**What needs to be done**
Go through the data below. List every line that holds the word "March".

**Provided material**
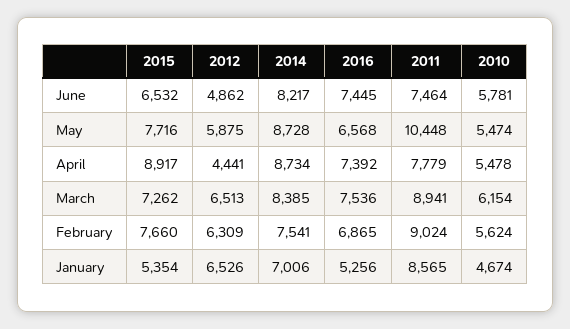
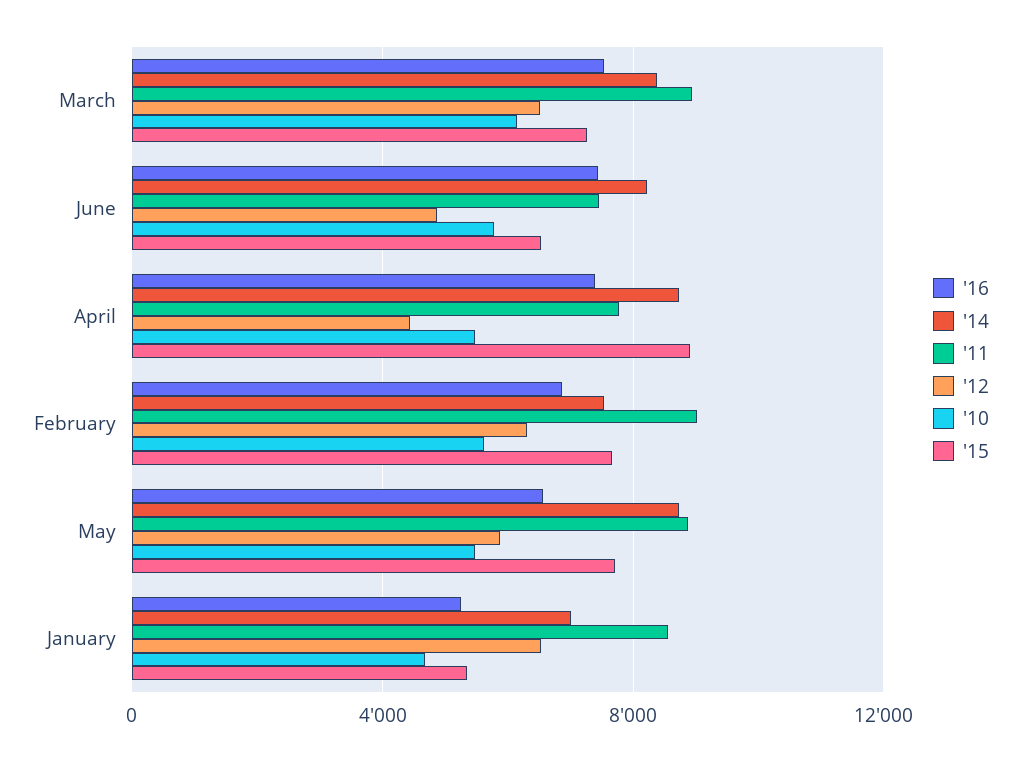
  {
    "2015": {
      "June": 6532,
      "May": 7716,
      "April": 8917,
      "March": 7262,
      "February": 7660,
      "January": 5354
    },
    "2012": {
      "June": 4862,
      "May": 5875,
      "April": 4441,
      "March": 6513,
      "February": 6309,
      "January": 6526
    },
    "2014": {
      "June": 8217,
      "May": 8728,
      "April": 8734,
      "March": 8385,
      "February": 7541,
      "January": 7006
    },
    "2016": {
      "June": 7445,
      "May": 6568,
      "April": 7392,
      "March": 7536,
      "February": 6865,
      "January": 5256
    },
    "2011": {
      "June": 7464,
-     "May": 10448,
+     "May": 9000,
      "April": 7779,
      "March": 8941,
      "February": 9024,
      "January": 8565
    },
    "2010": {
      "June": 5781,
      "May": 5474,
      "April": 5478,
      "March": 6154,
      "February": 5624,
      "January": 4674
    }
  }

**Response for this exercise**
      "March": 7262,
      "March": 6513,
      "March": 8385,
      "March": 7536,
      "March": 8941,
      "March": 6154,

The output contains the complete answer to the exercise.